De Vries’s burgeoning international reputation is at least partly thanks to his impressive ongoing series of CDs for the JSB label, recorded on both historic and modern organs in the Netherlands and elsewhere. Featuring both literature and improvisations, it is the latter on the Genevan melodies which have generated particular admiration, just as they do in his live performances. But is the deeply emotional relationship which Dutch church-goers have with those melodies impossible to understand from an Anglophone perspective? “You have to realise that the genius of Calvin was to collect 120-odd beautiful melodies which can be sung easily by a congregation. This is why the Netherlands became so famous for its congregational singing. Now, for the first time since the Reformation, the tradition of singing these melodies is disappearing fast. But ‘Geneva’ is a treasure chest of fascinating Renaissance material which provides so much inspiration for improvisation.”

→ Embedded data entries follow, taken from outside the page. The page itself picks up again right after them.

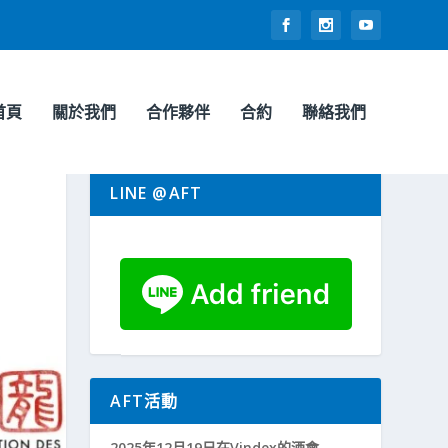
首頁
關於我們
合作夥伴
合約
聯絡我們
LINE @AFT
AFT活動
2025年12月19日在Vindex的酒會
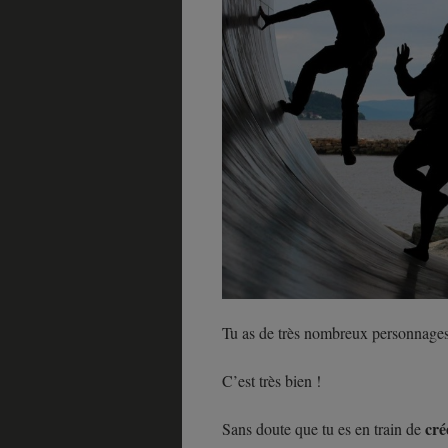
Tu as de très nombreux personnages
C’est très bien !
cré
Sans doute que tu es en train de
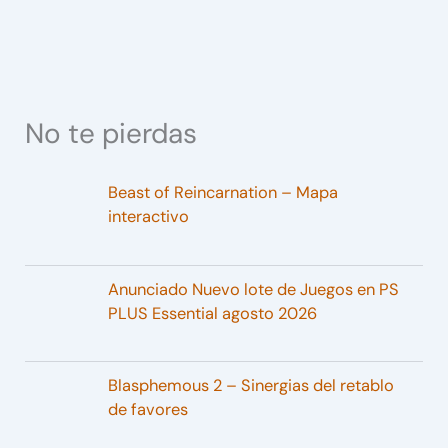
No te pierdas
Beast of Reincarnation – Mapa
interactivo
Anunciado Nuevo lote de Juegos en PS
PLUS Essential agosto 2026
Blasphemous 2 – Sinergias del retablo
de favores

Sietze de Vries and I are sitting in his remarkable home, the former Free Reformed Church in Niezijl, a tiny village to the West of Groningen. The church itself has become De Vries’s music room, the like of which most can only dream of. The organ was built in 1906 by a local organbuilder, Marten Eertman, who was also active as a plumber. The impressive 12’ case is based on the local 18th century vernacular but the organ itself, a single manual instrument with 11 stops was less valuable. “The action and the windchest are well-made but the pipework was bought in from a supply house and was of lesser quality”. De Vries decided to take advantage of the potential and has commissioned Bernhardt Edskes to build a new two manual, 17 stop organ in the existing case making use of Eertman’s winding system and windchest. The music room’s remarkable instrumentarium already includes a clavichord by Edskes as well as a harpsichord, two reed organs (including one by John Holt) and, most intriguingly, an 1874 two manual house organ by Thomas Hill. “It was built for a mansion near Liverpool as a gift to the daughter of a banker.” The organ, saved and restored by Dutch organbuilder Feenstra, who specialises in the conservation and re-housing of Victorian English organs, stands in the space once occupied by the pulpit and provides De Vries with a Romantic study organ of the highest quality. His interest in the English organ art was already well established however, thanks to his accompanying of the highly active Roden Boys and Girls Choirs who sing liturgical music in the Anglican tradition, albeit without affiliation to a specific church. Although almost unknown as a performer in the UK, this work brings De Vries regularly to England as the choirs take up residence in the Cathedrals and college chapels during holiday periods. “In the Dutch church music culture we have nothing which approaches the English approach to professionalism. It’s a curious situation; in Holland, churches are less and less interested in quality music whilst people who are interested in the arts tend no longer to have anything to do with the church. I accompany a choir, 70% of whom have no church affiliation but who love singing English liturgical music at a high level.”

Sietze de Vries really is living the dream but is there still an ambition which remains unfulfilled?

The organ in the Martinikerk in Groningen remains the number one for me. Every stop is beautiful. I would love to become organist there when Wim van Beek retires!